Task prompt → Retype each record below word for word. Leave the pictures out.
[[ Records for this task, beginning ]]
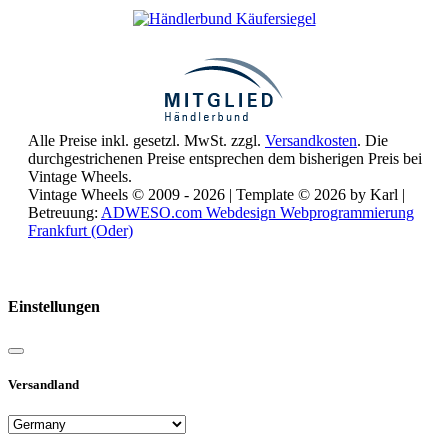
Alle Preise inkl. gesetzl. MwSt. zzgl.
Versandkosten
. Die
durchgestrichenen Preise entsprechen dem bisherigen Preis bei
Vintage Wheels.
Vintage Wheels © 2009 - 2026 | Template © 2026 by Karl |
Betreuung:
ADWESO.com Webdesign Webprogrammierung
Frankfurt (Oder)
Reisemobile online mieten und vermieten
Einstellungen
Versandland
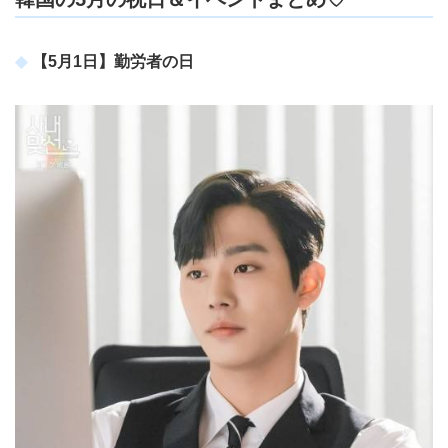
【5月1日】勤労者の日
[[ Records for this task, end ]]
Exercise solution →
Alle Preise inkl. gesetzl. MwSt. zzgl.
Versandkosten
. Die
durchgestrichenen Preise entsprechen dem bisherigen Preis bei
Vintage Wheels.
Vintage Wheels © 2009 - 2026 | Template © 2026 by Karl |
Betreuung:
ADWESO.com Webdesign Webprogrammierung
Frankfurt (Oder)
Reisemobile online mieten und vermieten
Einstellungen
Versandland
【5月1日】勤労者の日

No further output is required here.